Итак, я дружески кивнула Малхире и поместилась возле него, когда меня цепко взяли за локоть. Я вознамерилась было, не вырываясь, слегка приподняться и врезать головой в нависший надо мной подбородок (популярный в Старой гавани, но совершенно неизвестный в Кинкаре прием), но что-то подсказало мне, что этого не следует делать. Решительно, у Тальви образовалась скверная привычка хватать меня за руки.

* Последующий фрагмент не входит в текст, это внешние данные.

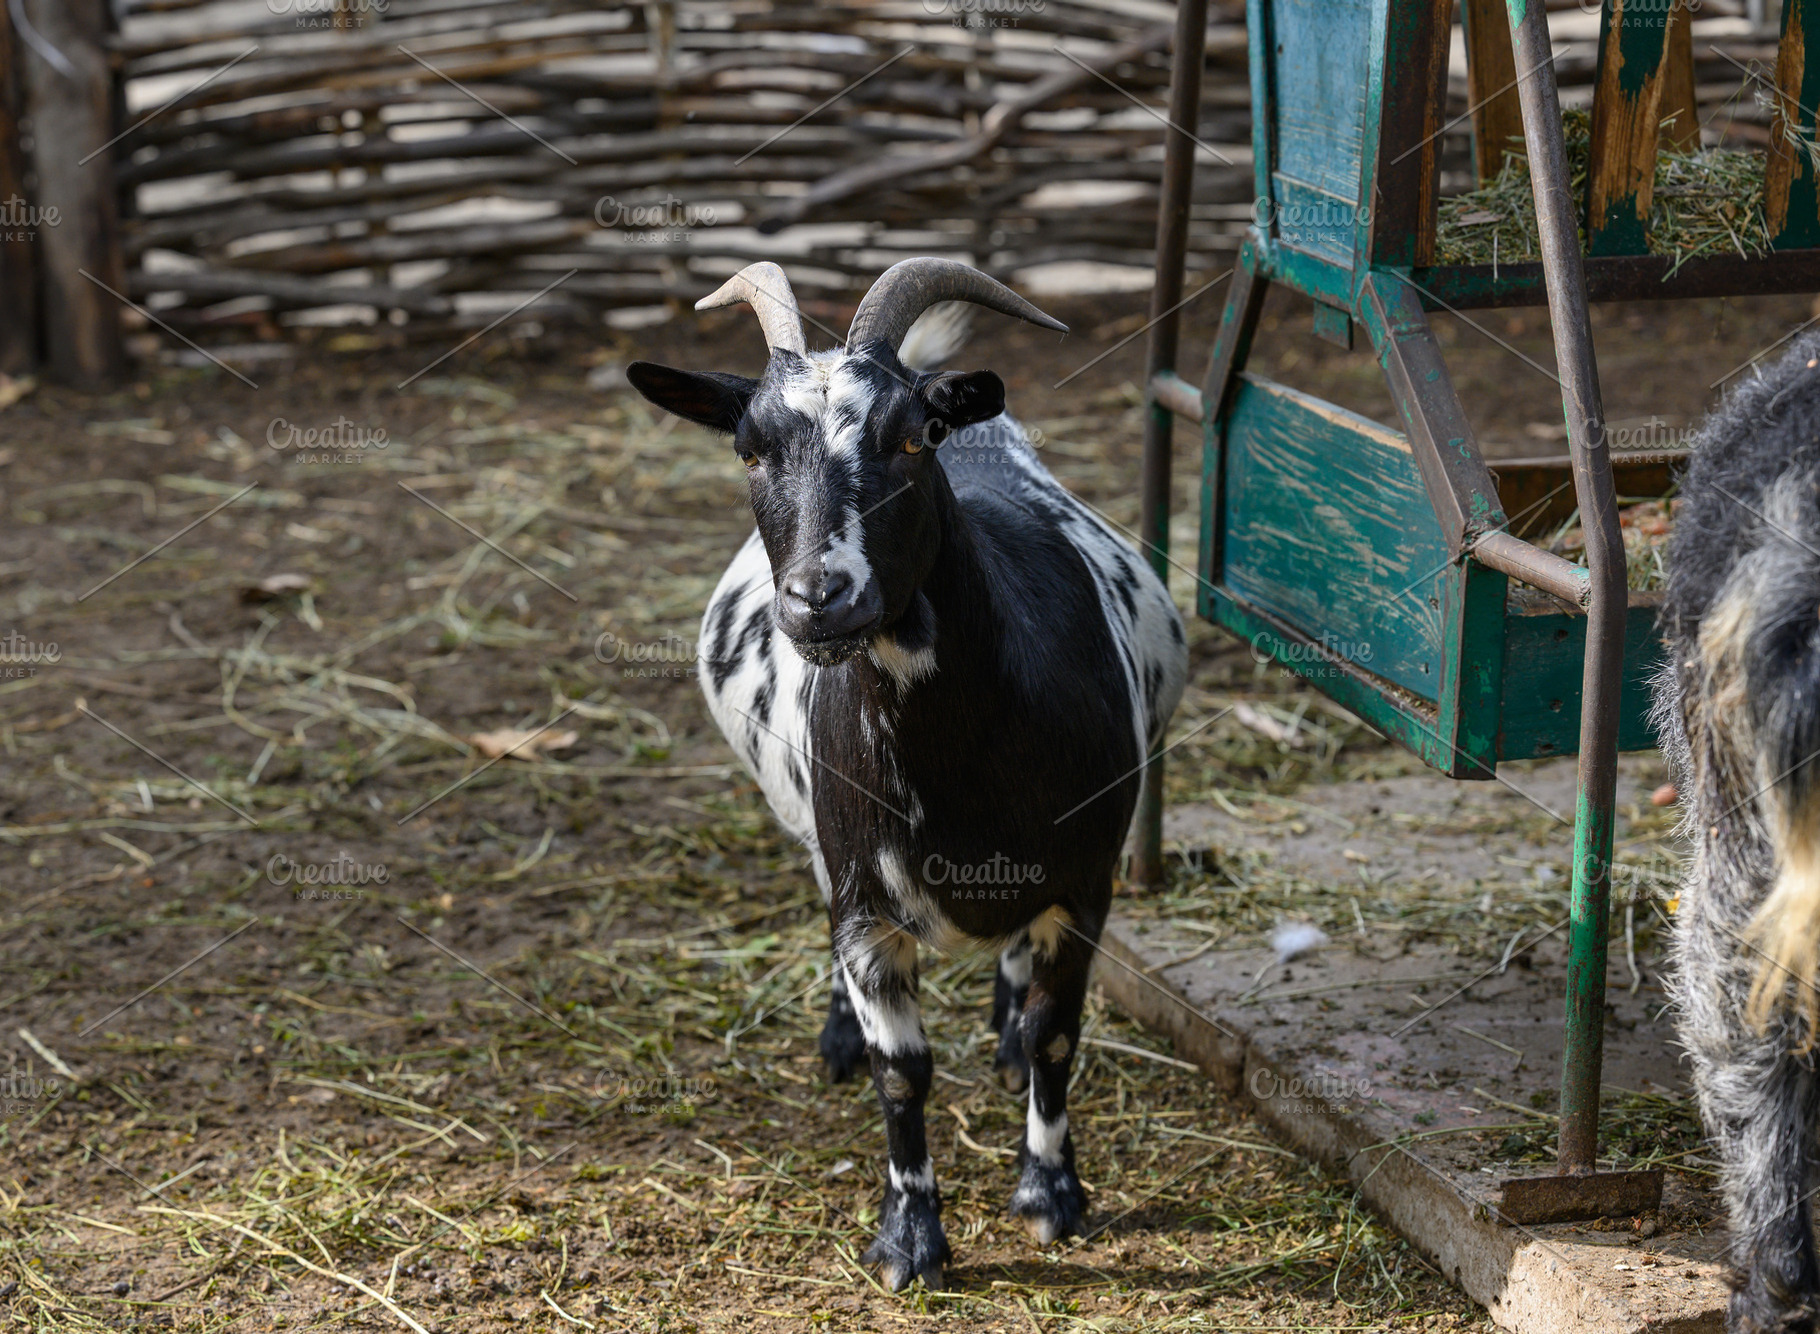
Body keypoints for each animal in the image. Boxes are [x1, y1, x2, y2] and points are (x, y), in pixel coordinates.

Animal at [627, 260, 1187, 1289]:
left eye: (912, 436)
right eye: (749, 450)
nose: (821, 598)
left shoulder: (1085, 882)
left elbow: (1055, 1032)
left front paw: (1050, 1196)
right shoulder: (865, 905)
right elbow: (904, 1070)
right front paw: (910, 1239)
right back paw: (840, 1037)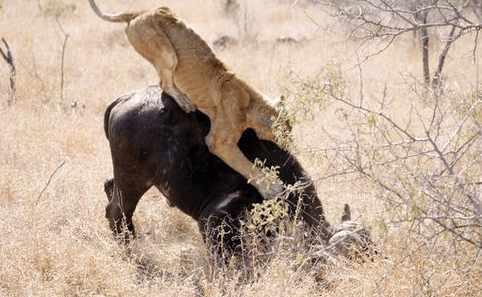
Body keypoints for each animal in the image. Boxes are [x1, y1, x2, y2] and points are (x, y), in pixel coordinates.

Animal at [87, 1, 286, 199]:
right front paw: (273, 188)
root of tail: (139, 12)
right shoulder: (218, 142)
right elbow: (246, 165)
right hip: (166, 53)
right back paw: (185, 102)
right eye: (286, 129)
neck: (251, 103)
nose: (290, 143)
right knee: (164, 82)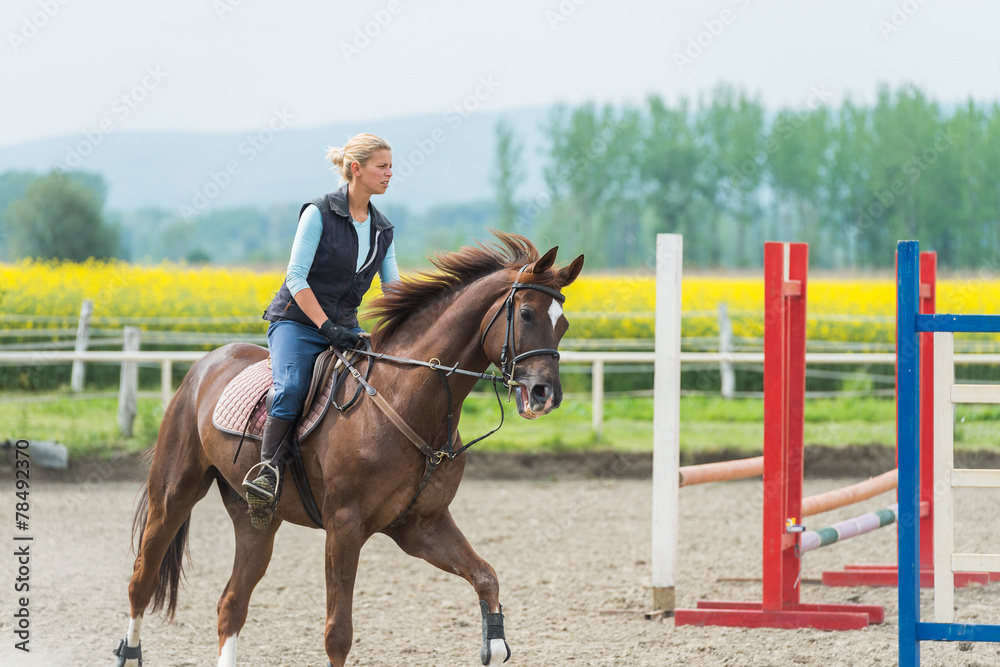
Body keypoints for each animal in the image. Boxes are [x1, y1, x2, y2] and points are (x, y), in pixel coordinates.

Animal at [115, 235, 584, 667]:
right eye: (525, 314)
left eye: (562, 325)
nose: (545, 394)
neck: (408, 400)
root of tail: (205, 363)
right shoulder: (344, 526)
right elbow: (338, 634)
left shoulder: (421, 526)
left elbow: (486, 577)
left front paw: (494, 641)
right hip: (173, 496)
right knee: (141, 582)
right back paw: (128, 650)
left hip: (256, 522)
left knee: (231, 603)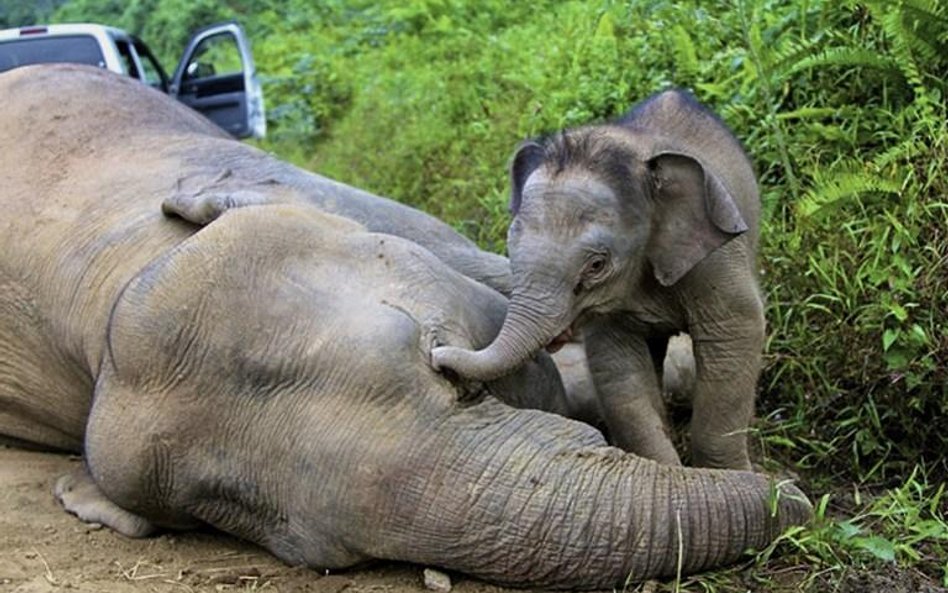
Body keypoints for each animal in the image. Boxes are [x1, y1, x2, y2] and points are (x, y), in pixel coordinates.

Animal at [436, 90, 764, 470]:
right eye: (509, 247)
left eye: (596, 265)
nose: (437, 357)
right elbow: (617, 366)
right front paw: (666, 470)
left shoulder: (716, 258)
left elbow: (735, 334)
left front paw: (732, 474)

Не говоря ни слова, он вытянул меня, как морковку из грядки, из-за людского стола и препроводил к господскому, где помещались Альдрик и Эгир (любопытно, что про себя я свободно называла их личными именами, а вот своего патрона — никак не могла). Рика это не удивило. Ему было вообще не до меня. Он шумел. Ему здесь не нравилось. Здесь не умели обслужить благородного человека. Рик разогнал гостиничных слуг и затребовал собственных. Только они, заявлял Без Исповеди, обучены подавать на стол как подобает. Видимо, в «Ландскнетте» он старательно подавлял свои капризы, зато теперь с успехом отыгрывался. Ничего не скажешь, мальчики у него были дрессированные, не знаю, как что другое, а поклониться, вынести поднос, поставить тарелки, обмести стол салфеткой, налить вина — это они умели. С вином тоже, правда, вышла неурядица. То, что имелось в здешнем погребе, пришлось Рику не по вкусу, но не мог же он пить пиво, как простолюдин! Один из слуг, облеченный особым доверием Альдрика, был отправлен на кухню, вопреки слабым возражениям хозяина, торжественно нагрузившись какими-то мешочками, ручной мельницей, кувшинчиками и кувшинами. Но когда я унюхала, что он там творит, то поневоле развеселилась. На Тальви и Гормундинга доносившийся с кухни запах особого впечатления не произвел, мне показалось, что Эгир даже недовольно поморщился. Я — нет. Заморскую привычку пить кофе в последнее десятилетие завезли в прибрежные города герцогства моряки дальних плаваний, и немало заведений щеголяли тем, что подавали это питье. Но очень редко его умели приготовить хорошо. Тот кофе, что подал ученый слуга Альдрика, был именно таким, как положено, — черным, крепким и заправленным корицей. А то некоторые завели мерзкую привычку разбавлять это дело молоком. Когда я сообщила о последнем Рику, он с горячностью поддержал меня, заявив, что молоко он признает только как средство для отбеливания кожи и более ни в каком виде. После чего добавил, что всегда утверждал, будто и в провинции встречаются светлые умы!
И посмотрел победоносно.
Весь вечер мы обменивались с Риком Без Исповеди познаниями по части кофе, не позволив никому иному вставить замечания, и если Тальви это скорее забавляло, то Гормундинга повергло в несомненную растерянность. Он никак не мог понять, что у меня общего с Риком и как мы умудрились спеться. Тальви, уверена, прекрасно понимал все. Кофе он не пил, предпочитал вино, то самое, от которого отказался Рик. Его левая рука лежала поверх скатерти, и я подумала: оникс, что у него в перстне, не намного дороже того камушка, что у меня на правой. Разве что оправа пороскошней, а обработан мой сердолик ничуть не хуже. Кстати, красный оникс иногда путают с сердоликом, учил меня когда-то Соркес. У Тальви он был не красный, а такой, каким и подобает быть классическому ониксу, — черно-белый. На поверхности — только естественный рисунок камня, ничего больше, хотя оникс чаще других камней идет на геммы и печати. Тут я предалась милым воспоминаниям о некоторых драгоценностях, прошедших через мои руки. Правда, я никогда не поддавалась соблазну оставить их себе. Всем известно, камни, доставшиеся обманом, удачи не приносят. А подарить мне что-либо до недавнего времени никому в голову не приходило. И засим несколько отвлеклась от Тальви. Вероятно, надеялась, что и он отвлекся.